Alice Broadway presents an immensely unique concept within this novel, one I have never seen before. It is a concept that I found both weird, yet strangely intriguing. Weird, in the sense that the skin of each person is flayed from their bodies when they pass and re-purposed into a book of their life, intriguing in that it makes perfect sense. Why wouldn’t you want to remember your loved ones from the memories inked upon their skin for all to see?
Ink is an original novel that drew me in immediately and Broadway truly knows how to build the world instantly. I never once felt out of place in Saintstone thanks to Broadway’s ability to incorporate the world around you into the writing whilst introducing Leora at the beginning of the novel. I thoroughly enjoyed the stories that are implemented throughout the novel that are from this world, and could clearly see the influences from our own tales. However, this novel isn’t just about the tattoos marked upon your skin since the moment you are brought into the world, but it is about prejudice, politics, society, and culture. It is about being different and standing out from the crowd. Throughout the entirety of the novel, Leora faces conflict within herself in trying to decide what her first ever tattoo should be (her first tattoo that she herself can choose as opposed to a government-issues one) as she believes that her tattoos should be important and have meaning, as opposed to those who just tattoo their skin at every given opportunity. Other than her government issued tattoos, she is blank – and she fears that this is how she will stay for the rest of her life.

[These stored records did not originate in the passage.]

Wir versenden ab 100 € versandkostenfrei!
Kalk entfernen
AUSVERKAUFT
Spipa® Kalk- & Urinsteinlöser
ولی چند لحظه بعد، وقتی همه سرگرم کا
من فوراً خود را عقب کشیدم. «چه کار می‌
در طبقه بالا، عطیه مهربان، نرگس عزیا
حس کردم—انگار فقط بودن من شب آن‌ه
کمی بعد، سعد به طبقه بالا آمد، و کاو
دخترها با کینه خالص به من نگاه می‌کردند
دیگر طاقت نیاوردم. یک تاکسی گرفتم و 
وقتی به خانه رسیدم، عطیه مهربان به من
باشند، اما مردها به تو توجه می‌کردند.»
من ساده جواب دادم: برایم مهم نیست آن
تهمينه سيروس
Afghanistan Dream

Broadway brings forward issues surrounding prejudice through the main plotline of the tattoos being inked upon the skin. As the novel progresses we are reminded of the two different “types” of people living in this world, those who are marked by tattoos, and the blanks. Blanks are people that do not tattoo their skin to document their life and their achievements and actions. These people are seen as outcasts because of this, their skin empty of meaning and significance – they are outcasts. Leora’s story is strongly intertwined with the blanks, something that she does not become aware of until towards the end of the novel and it is something that she herself disapproves of, solely due to her upbringing within the society that she lives in. Leora is brought into the politics of these issues through her chosen career path, an inker, as she is confronted with the rebels and becomes unsure of her position.

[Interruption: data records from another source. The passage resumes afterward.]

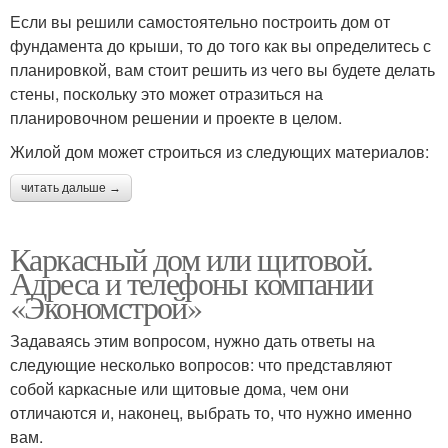
Если вы решили самостоятельно построить дом от
фундамента до крыши, то до того как вы определитесь с
планировкой, вам стоит решить из чего вы будете делать
стены, поскольку это может отразиться на
планировочном решении и проекте в целом.
Жилой дом может строиться из следующих материалов:
читать дальше →
Каркасный дом или щитовой.
Адреса и телефоны компании
«Экономстрой»
Задаваясь этим вопросом, нужно дать ответы на
следующие несколько вопросов: что представляют
собой каркасные или щитовые дома, чем они
отличаются и, наконец, выбрать то, что нужно именно
вам.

Though there is so much going on within this novel, it does not feel like it is thrown in your face. Broadway presents all these issues so prevalent within our society in a way that is evident but not intrusive. Ink is a novel that is about trust and understanding who you are in a society that prides itself on remembrance. On the side, Leora is a character that understands who she is until everything is completely thrown on its head. The once quiet girl who obeyed the rules becomes strong-willed and stubborn, doing what she can due to what she believes is right. It is only when she truly knows who she is that you feel like she comes into her own and that is when she gets her first tattoo and truly stands out from the crowd.
I’m happy that there is more than one book within this series. I really grew attached to Leora and the difficulties that she faced both personally, and politically. It is clear, in both Leora and me, as a reader, that there is a lot more to learn about the issues between the blanks and those marked by society and I would love to find out more about how society came to be how it is today within the novel.